The one thing that is not automatically accessible by this work is the earliest developmental process, in which a cavity opens up in the uniform ball of cells formed by the first cell divisions of the fertilized egg. This creates the first somewhat specialized populations of cells in the embryo (both the outside and a patch of cells in the cavity). The resulting structure is called a blastocyst.
For mice, we have been able to take a fertilized egg for years and grow it into a blastosis in culture. But this was not done with human cells. And to some extent still not. Instead, two different laboratories started with stem cells, either embryonic stem cells or stem cells caused by adult tissues. Unlike the mouse work, the embryo could get so far with the ingredients in the media in which the cells were cultured.

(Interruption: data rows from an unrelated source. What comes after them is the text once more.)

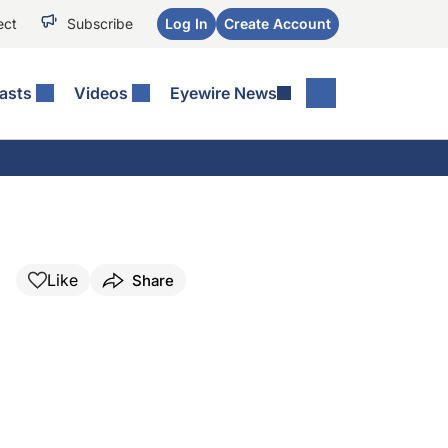
ect
Subscribe
Log In
Create Account
asts
Videos
Eyewire News
Like
Share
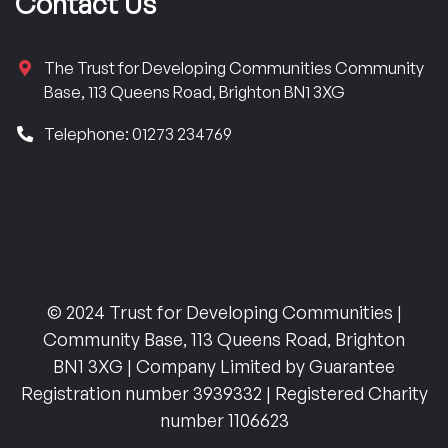
Contact Us
The Trust for Developing Communities Community
Base, 113 Queens Road, Brighton BN1 3XG
Telephone: 01273 234769
© 2024 Trust for Developing Communities |
Community Base, 113 Queens Road, Brighton
BN1 3XG | Company Limited by Guarantee
Registration number 3939332 | Registered Charity
number 1106623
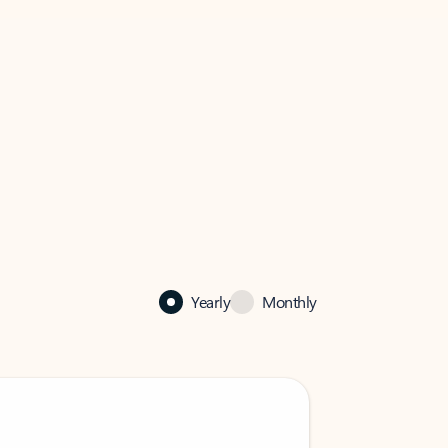
Yearly
Monthly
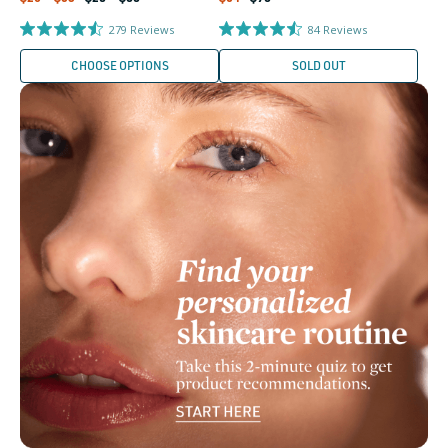
price
price
price
price
279
Reviews
84
Reviews
CHOOSE OPTIONS
SOLD OUT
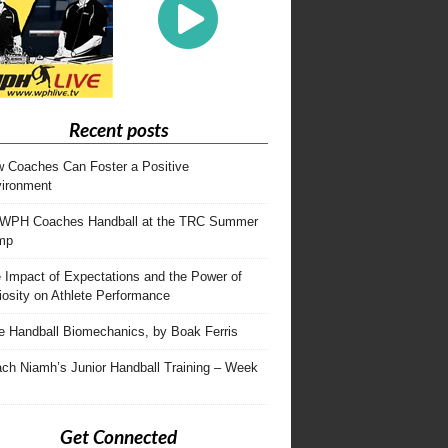
Recent posts
 Coaches Can Foster a Positive
ironment
WPH Coaches Handball at the TRC Summer
mp
 Impact of Expectations and the Power of
iosity on Athlete Performance
te Handball Biomechanics, by Boak Ferris
ch Niamh’s Junior Handball Training – Week
Get Connected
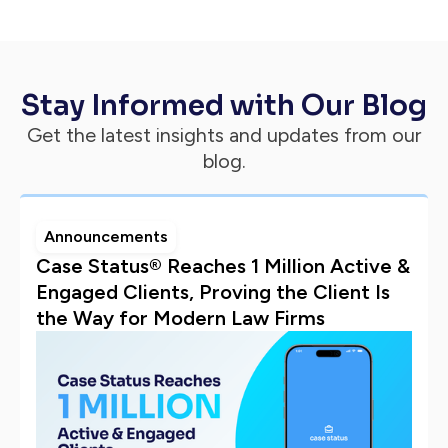
Stay Informed with Our Blog
Get the latest insights and updates from our
blog.
Announcements
Case Status® Reaches 1 Million Active &
Engaged Clients, Proving the Client Is
the Way for Modern Law Firms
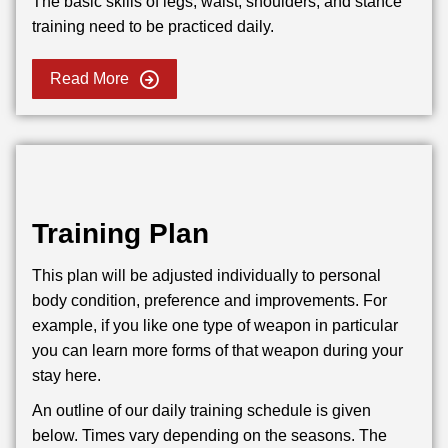
The basic skills of legs, waist, shoulders, and stance
training need to be practiced daily.
Read More
Training Plan
This plan will be adjusted individually to personal
body condition, preference and improvements. For
example, if you like one type of weapon in particular
you can learn more forms of that weapon during your
stay here.
An outline of our daily training schedule is given
below. Times vary depending on the seasons. The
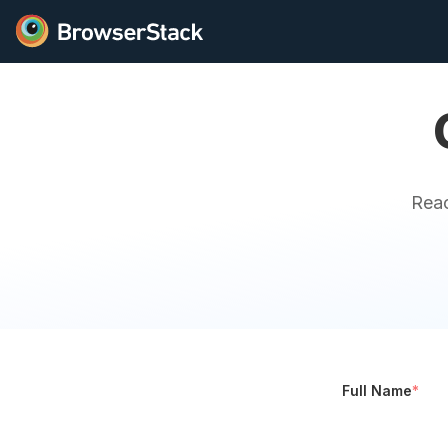
Reac
Full Name
*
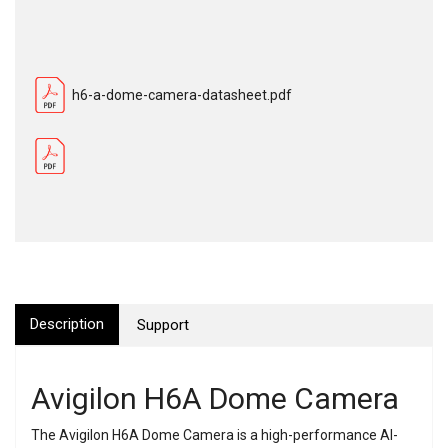
h6-a-dome-camera-datasheet.pdf
Description
Support
Avigilon H6A Dome Camera
The Avigilon H6A Dome Camera is a high-performance AI-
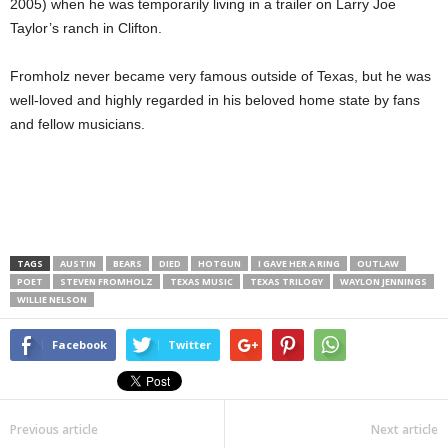
2005) when he was temporarily living in a trailer on Larry Joe
Taylor’s ranch in Clifton.
Fromholz never became very famous outside of Texas, but he was
well-loved and highly regarded in his beloved home state by fans
and fellow musicians.
TAGS
AUSTIN
BEARS
DIED
HOTGUN
I GAVE HER A RING
OUTLAW
POET
STEVEN FROMHOLZ
TEXAS MUSIC
TEXAS TRILOGY
WAYLON JENNINGS
WILLIE NELSON
Facebook
Twitter
Previous article
Next article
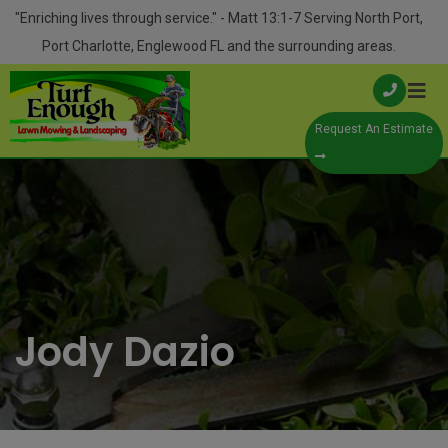
Skip
modal-check
"Enriching lives through service." - Matt 13:1-7 Serving North Port,
to
Port Charlotte, Englewood FL and the surrounding areas.
content
Request An Estimate
Jody Dazio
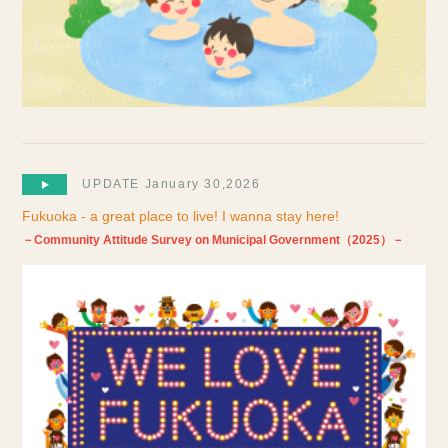
UPDATE January 30,2026
Fukuoka - a great place to live! I wanna stay here!
－Community Attitude Survey on Municipal Government（2025）－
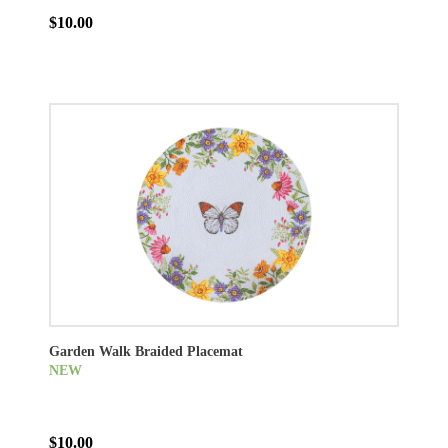
$10.00
Garden Walk Braided Placemat
NEW
$10.00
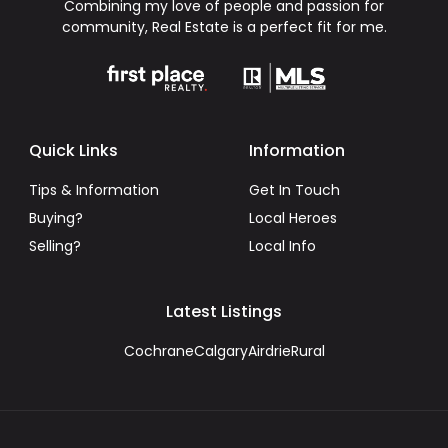
Combining my love of people and passion for
community, Real Estate is a perfect fit for me.
Quick Links
Information
Tips & Information
Get In Touch
Buying?
Local Heroes
Selling?
Local Info
Latest Listings
Cochrane
Calgary
Airdrie
Rural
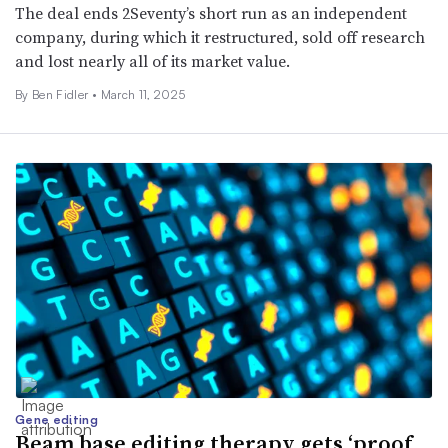
The deal ends 2Seventy’s short run as an independent
company, during which it restructured, sold off research
and lost nearly all of its market value.
By
Ben Fidler
•
March 11, 2025
Gene editing
Beam base editing therapy gets ‘proof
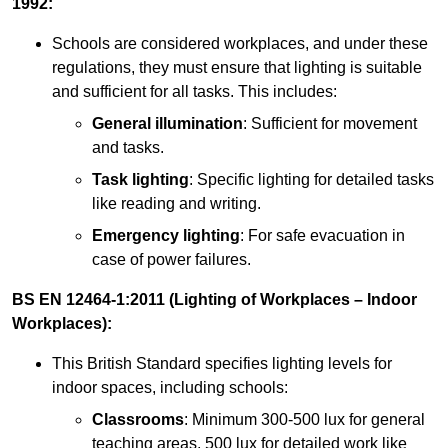
1992:
Schools are considered workplaces, and under these
regulations, they must ensure that lighting is suitable
and sufficient for all tasks. This includes:
General illumination
: Sufficient for movement
and tasks.
Task lighting
: Specific lighting for detailed tasks
like reading and writing.
Emergency lighting
: For safe evacuation in
case of power failures.
BS EN 12464-1:2011 (Lighting of Workplaces – Indoor
Workplaces):
This British Standard specifies lighting levels for
indoor spaces, including schools:
Classrooms
: Minimum 300-500 lux for general
teaching areas, 500 lux for detailed work like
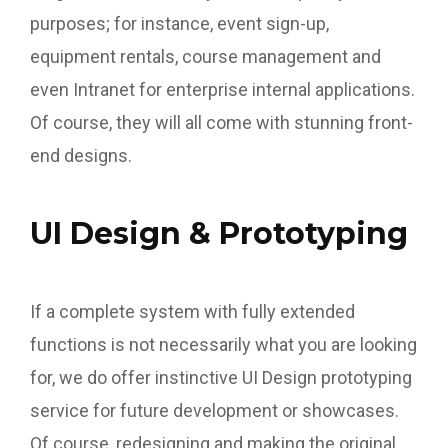
purposes; for instance, event sign-up,
equipment rentals, course management and
even Intranet for enterprise internal applications.
Of course, they will all come with stunning front-
end designs.
UI Design & Prototyping
If a complete system with fully extended
functions is not necessarily what you are looking
for, we do offer instinctive UI Design prototyping
service for future development or showcases.
Of course, redesigning and making the original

It opens the earliest stages of human development to study. Although the formation of the blastocyst is interesting, much more goes on in later stages of development. And here, ethical issues can probably be limited to how far we are willing to take human tissue in culture.

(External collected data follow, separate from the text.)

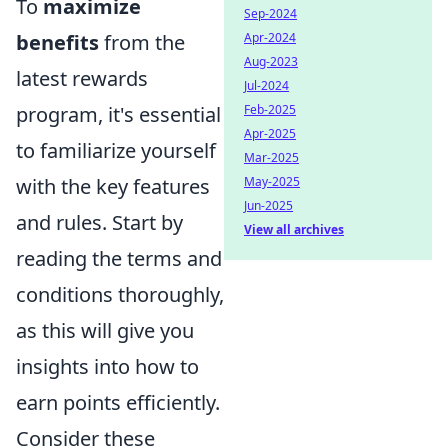
To
maximize
Sep-2024
benefits
from the
Apr-2024
Aug-2023
latest rewards
Jul-2024
program, it's essential
Feb-2025
Apr-2025
to familiarize yourself
Mar-2025
with the key features
May-2025
Jun-2025
and rules. Start by
View all archives
reading the terms and
conditions thoroughly,
as this will give you
insights into how to
earn points efficiently.
Consider these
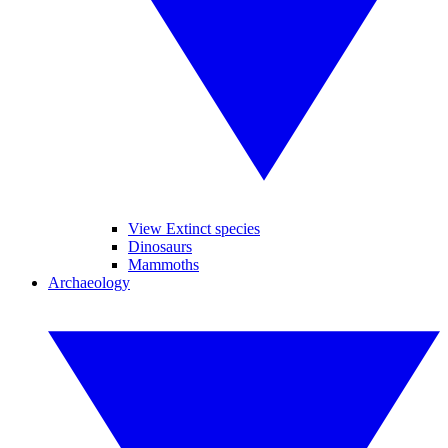
View Extinct species
Dinosaurs
Mammoths
Archaeology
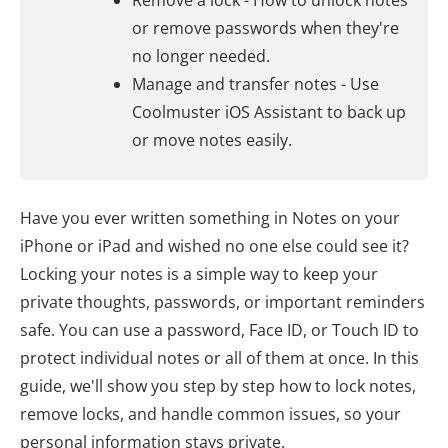
Remove a lock - How to unlock notes
or remove passwords when they're
no longer needed.
Manage and transfer notes - Use
Coolmuster iOS Assistant to back up
or move notes easily.
Have you ever written something in Notes on your
iPhone or iPad and wished no one else could see it?
Locking your notes is a simple way to keep your
private thoughts, passwords, or important reminders
safe. You can use a password, Face ID, or Touch ID to
protect individual notes or all of them at once. In this
guide, we'll show you step by step how to lock notes,
remove locks, and handle common issues, so your
personal information stays private.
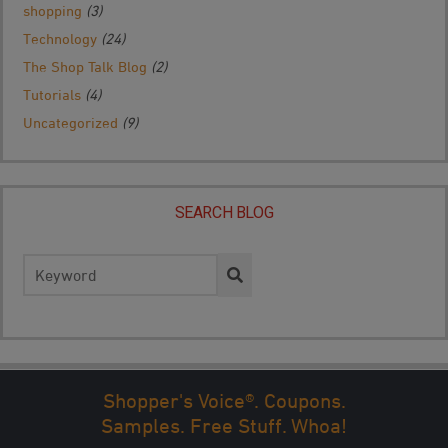
shopping
(3)
Technology
(24)
The Shop Talk Blog
(2)
Tutorials
(4)
Uncategorized
(9)
SEARCH BLOG
Search
for:
Shopper's Voice®. Coupons.
← PREV
1
2
3
4
5
...
NEXT →
LAST
Samples. Free Stuff. Whoa!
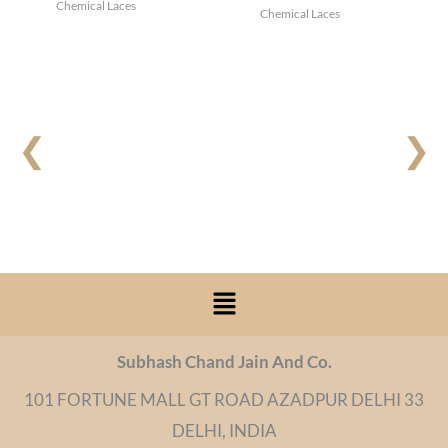
Chemical Laces
Chemical Laces
❮
❯
Menu
Subhash Chand Jain And Co.
101 FORTUNE MALL GT ROAD AZADPUR DELHI 33
DELHI, INDIA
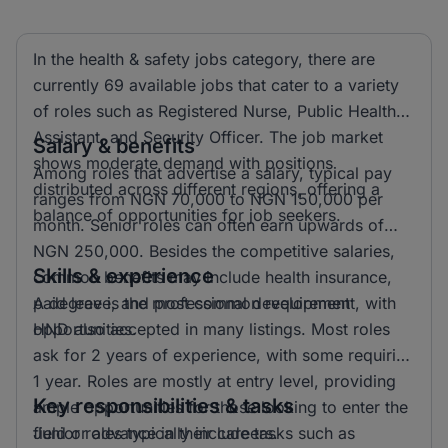
In the health & safety jobs category, there are
currently 69 available jobs that cater to a variety
of roles such as Registered Nurse, Public Health
Assistant, and Security Officer. The job market
Salary & benefits
shows moderate demand with positions
Among roles that advertise a salary, typical pay
distributed across different regions, offering a
ranges from NGN 70,000 to NGN 150,000 per
balance of opportunities for job seekers.
month. Senior roles can often earn upwards of
NGN 250,000. Besides the competitive salaries,
Skills & experience
common benefits may include health insurance,
paid leave, and professional development
A degree is the most common requirement, with
opportunities.
HND also accepted in many listings. Most roles
ask for 2 years of experience, with some requiring
1 year. Roles are mostly at entry level, providing
Key responsibilities & tasks
ample opportunities for those looking to enter the
field or advance in their careers.
Junior roles typically include tasks such as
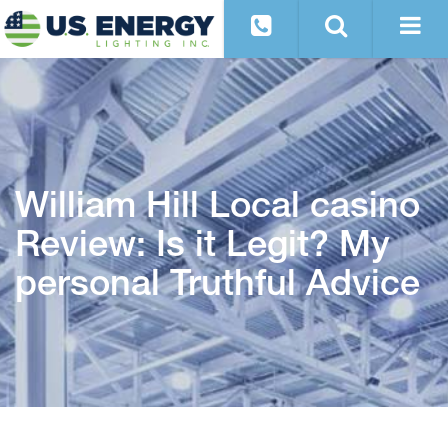
William Hill Local casino
Review: Is it Legit? My
personal Truthful Advice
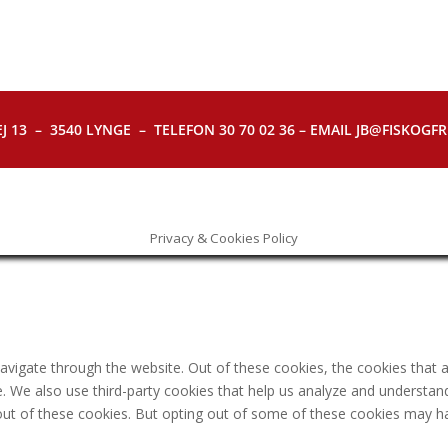
J 13 – 3540 LYNGE – TELEFON 30 70 02 36 – EMAIL JB@FISKOGFRI.
Privacy & Cookies Policy
avigate through the website. Out of these cookies, the cookies that 
ite. We also use third-party cookies that help us analyze and understa
out of these cookies. But opting out of some of these cookies may h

The interesting thing here is that we can already make mouse embryos develop into blastocysts, and now we can take blastocysts well on their way through development. So it seems likely that we can probably connect the two processes with a bit of work. That would be enough to get from conception to about two-thirds of the way to birth. It’s pretty impressive.
But at this stage the embryo becomes very three-dimensional, and around all the cells that are supplied with oxygen and nutrients really need a functional blood supply, which is plugged into a source for all the embryos. And it is not clear how we can replace the placenta, which offers a very extensive and specialized interaction between the fetal and maternal bloodstream. In practical terms, however, these results mean that a whole range of experiments is now possible in mice – provided you are willing to bleed enough rats.
Nature, 2021. DOI: 10.1038 / s41586-021-03416-3, 10.1038 / s41586-021-03372-y, 10.1038 / s41586-021-03356-y (About DOIs).